### Task brief
Down to the last line, set down the listing below exactly, apart from its pictures.

### Material supplied
- - - - - - -

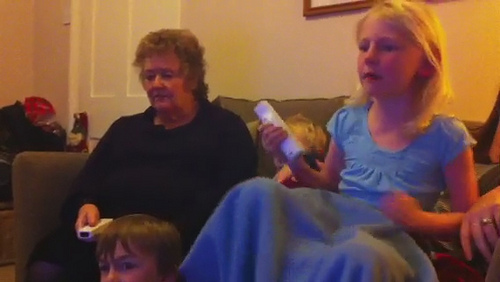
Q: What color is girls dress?
A: Blue.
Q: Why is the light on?
A: To see.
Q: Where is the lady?
A: On couch.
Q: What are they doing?
A: Playing game.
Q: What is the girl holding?
A: Remote.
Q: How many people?
A: 4.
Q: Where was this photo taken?
A: In a living room.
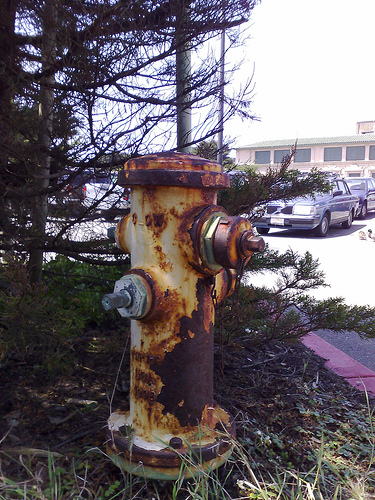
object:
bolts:
[120, 424, 229, 449]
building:
[229, 125, 373, 177]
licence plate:
[269, 215, 286, 227]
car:
[249, 174, 359, 236]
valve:
[202, 207, 265, 274]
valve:
[100, 270, 150, 319]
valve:
[102, 213, 133, 252]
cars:
[249, 171, 373, 237]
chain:
[210, 276, 240, 379]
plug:
[205, 215, 267, 271]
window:
[253, 150, 309, 165]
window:
[322, 145, 345, 161]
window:
[345, 144, 365, 162]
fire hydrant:
[101, 146, 270, 493]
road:
[60, 184, 374, 276]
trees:
[4, 1, 226, 178]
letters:
[130, 347, 165, 414]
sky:
[235, 20, 361, 125]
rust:
[169, 300, 210, 345]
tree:
[2, 3, 267, 380]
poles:
[169, 4, 202, 152]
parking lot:
[82, 154, 372, 296]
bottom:
[105, 408, 234, 482]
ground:
[4, 285, 360, 497]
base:
[105, 398, 242, 477]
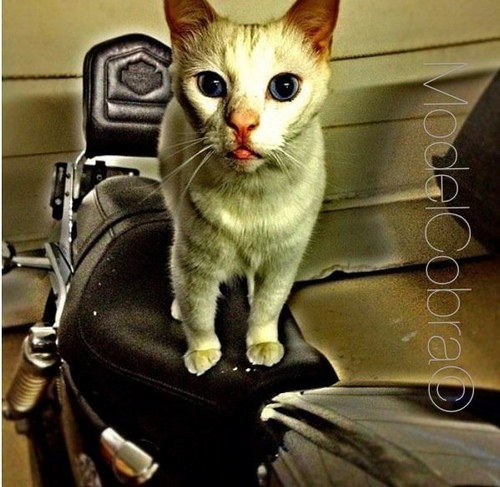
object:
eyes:
[193, 64, 228, 97]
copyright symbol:
[426, 362, 476, 415]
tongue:
[232, 148, 250, 157]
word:
[411, 54, 480, 368]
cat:
[151, 2, 340, 381]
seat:
[61, 172, 337, 482]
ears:
[161, 1, 224, 45]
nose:
[224, 106, 262, 132]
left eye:
[262, 68, 312, 108]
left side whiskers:
[267, 140, 336, 195]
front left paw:
[243, 337, 284, 366]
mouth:
[221, 145, 264, 162]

- - - - - - -

### Answer space
Q: What color is girls dress?
A: Blue.
Q: Why is the light on?
A: To see.
Q: Where is the lady?
A: On couch.
Q: What are they doing?
A: Playing game.
Q: What is the girl holding?
A: Remote.
Q: How many people?
A: 4.
Q: Where was this photo taken?
A: In a living room.
object:
bolts:
[120, 424, 229, 449]
building:
[229, 125, 373, 177]
licence plate:
[269, 215, 286, 227]
car:
[249, 174, 359, 236]
valve:
[202, 207, 265, 274]
valve:
[100, 270, 150, 319]
valve:
[102, 213, 133, 252]
cars:
[249, 171, 373, 237]
chain:
[210, 276, 240, 379]
plug:
[205, 215, 267, 271]
window:
[253, 150, 309, 165]
window:
[322, 145, 345, 161]
window:
[345, 144, 365, 162]
fire hydrant:
[101, 146, 270, 493]
road:
[60, 184, 374, 276]
trees:
[4, 1, 226, 178]
letters:
[130, 347, 165, 414]
sky:
[235, 20, 361, 125]
rust:
[169, 300, 210, 345]
tree:
[2, 3, 267, 380]
poles:
[169, 4, 202, 152]
parking lot:
[82, 154, 372, 296]
bottom:
[105, 408, 234, 482]
ground:
[4, 285, 360, 497]
base:
[105, 398, 242, 477]
object:
eyes:
[193, 64, 228, 97]
copyright symbol:
[426, 362, 476, 415]
tongue:
[232, 148, 250, 157]
word:
[411, 54, 480, 368]
cat:
[151, 2, 340, 381]
seat:
[61, 172, 337, 482]
ears:
[161, 1, 224, 45]
nose:
[224, 106, 262, 132]
left eye:
[262, 68, 312, 108]
left side whiskers:
[267, 140, 336, 195]
front left paw:
[243, 337, 284, 366]
mouth:
[221, 145, 264, 162]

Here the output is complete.